• **Exercise**
Apart from the pictures, every entry should be reproduced exactly.

• **Provided entries**
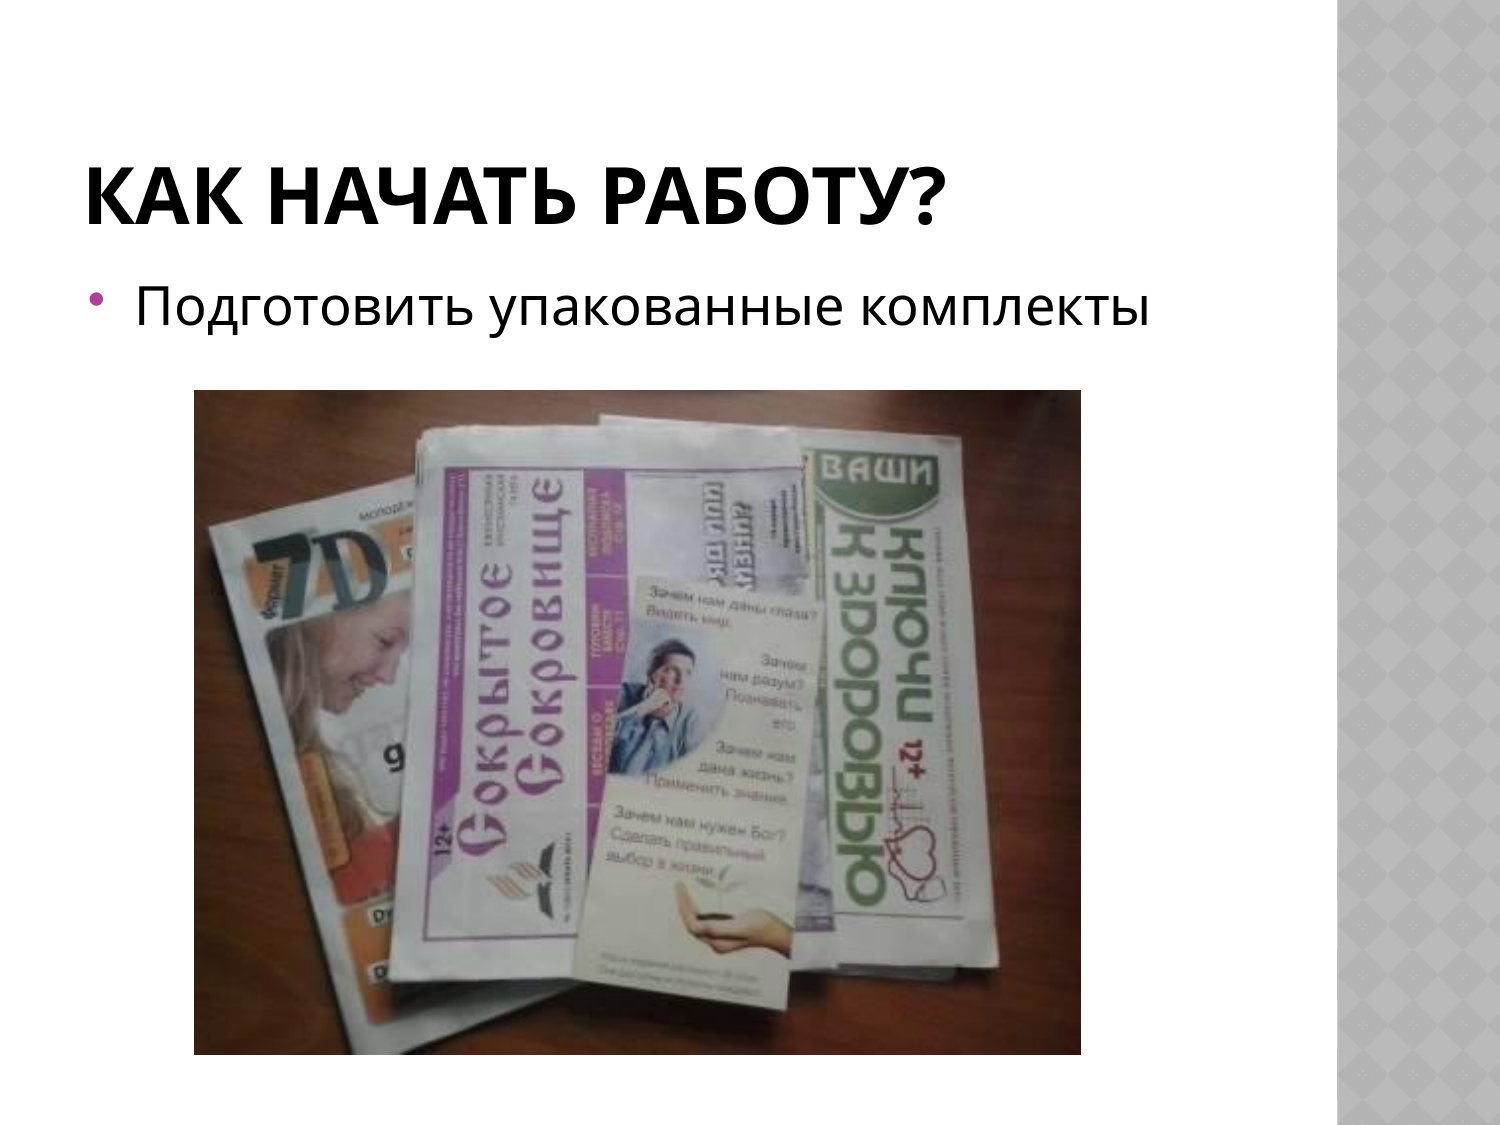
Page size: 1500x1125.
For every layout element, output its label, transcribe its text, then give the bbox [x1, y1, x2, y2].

picture [194, 389, 1082, 1056]
title КАК НАЧАТЬ РАБОТУ? [75, 52, 1263, 240]
list Подготовить упакованные комплекты [75, 264, 1263, 1059]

• **Task answer**
Page size: 1500x1125.
For every layout element, output its label, transcribe its text, then give the bbox [x1, y1, x2, y2].

picture [194, 389, 1082, 1056]
title КАК НАЧАТЬ РАБОТУ? [75, 52, 1263, 240]
list Подготовить упакованные комплекты [75, 264, 1263, 1059]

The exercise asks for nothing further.